# WORK ORDER 1
Answer these questions using the guide on the root MySQL password:
(a) What kind of access is needed to recover the password on a server running cPanel?
(b) How can the password be reset on servers that don't run cPanel?
(c) What are the titles of the two parts of the series the guide recommends for learning more about MySQL?
# WORK ORDER 2
According to the guide on the root MySQL password, when should the password be retrieved or reset, and how does the reset method differ between cPanel servers and other servers? Answer in one to three sentences.
# WORK ORDER 3
Write the next part of the guide on the root MySQL password, continuing after its last sentence.

How To Retrieve or Reset the Root MySQL Password
If the root MySQL password is required and can’t be located, it can be retrieved or reset.
Pre-Flight Check
- These instructions are intended specifically for recovering or resetting the root MySQL password.
- You will need root-level SSH access to a server running cPanel to recover the password; resetting the password can be done via WHM on cPanel servers and via SSH (as root) on servers that don’t run cPanel.
- To learn more about MySQL, check out our series: MySQL via Command Line 101: Basic Database Interaction and MySQL via Command Line 102: Basic User Interaction.

# RECORDS SHOWN
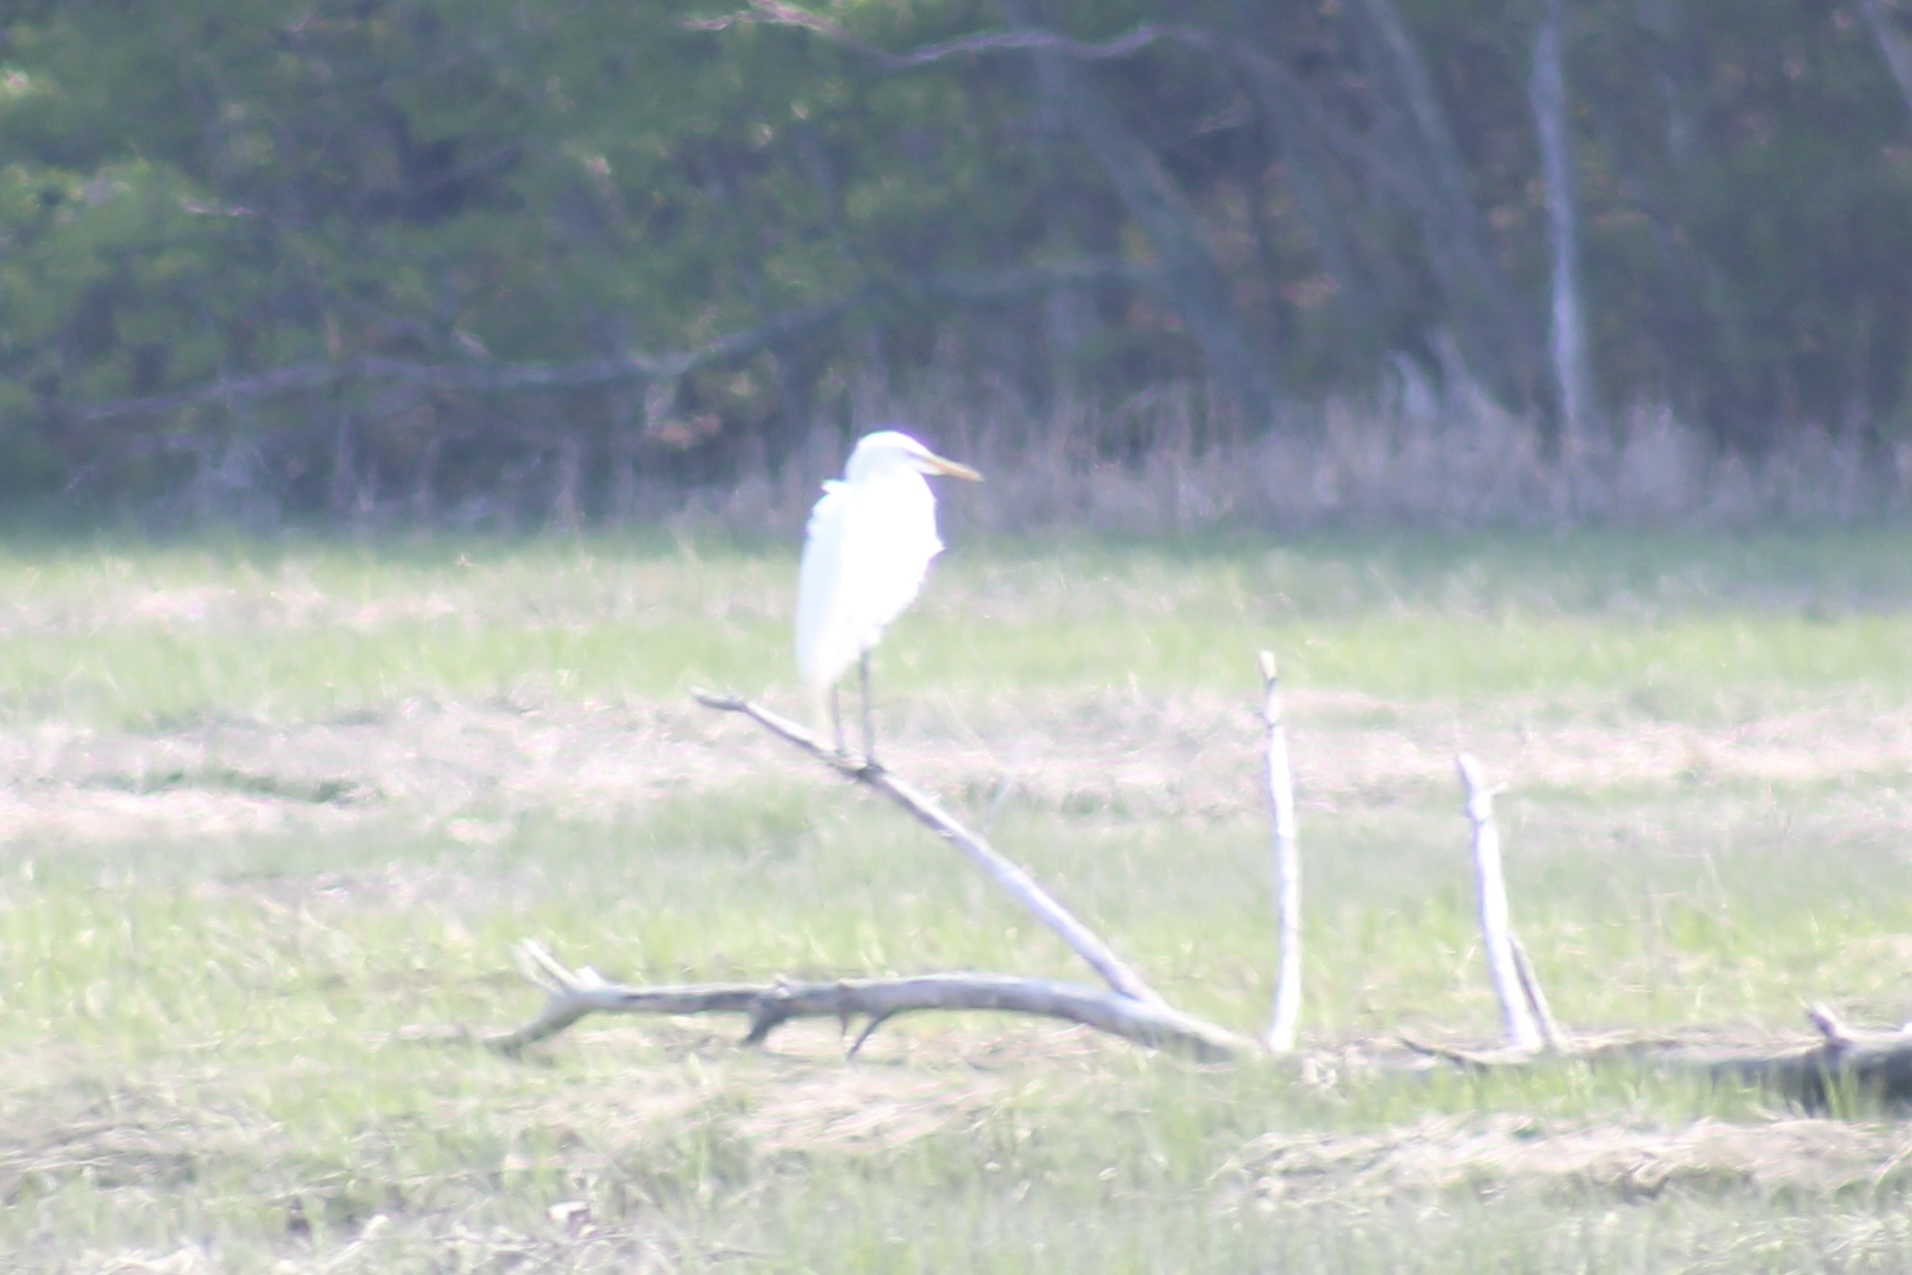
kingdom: Animalia
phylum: Chordata
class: Aves
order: Pelecaniformes
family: Ardeidae
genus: Ardea
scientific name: Ardea alba
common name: Great egret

# WRITTEN RESPONSE 1
(a) Root-level SSH access.
(b) Via SSH, as root.
(c) "MySQL via Command Line 101: Basic Database Interaction" and "MySQL via Command Line 102: Basic User Interaction."

# WRITTEN RESPONSE 2
The password should be retrieved or reset when it is required and can't be located. On cPanel servers it can be reset through WHM, while on servers that don't run cPanel it is reset through SSH as root.

# WRITTEN RESPONSE 3
Step #1: Recovering the Root MySQL Password on a cPanel server
On servers running cPanel, the root MySQL credentials are stored locally in a file that only the root user can access. After you’ve connected to the server as root via SSH, you can view the credentials by running the following command:
cat /root/.my.cnf
That should output a result containing the MySQL password, which will appear similar to the following:
[root@host ~]# cat /root/.my.cnf
[client]
password=AVeryStrongPassword
user=root
Make a note of the current password.
Step #2: Resetting the Root MySQL Password
If you need to reset the root MySQL password and have access to WebHost Manager on a cPanel server, you can do so by selecting MySQL Root Password from WHM’s menu. If you don’t have access to WHM, you still can change the password via CLI after stopping and restarting MySQL in single-user mode.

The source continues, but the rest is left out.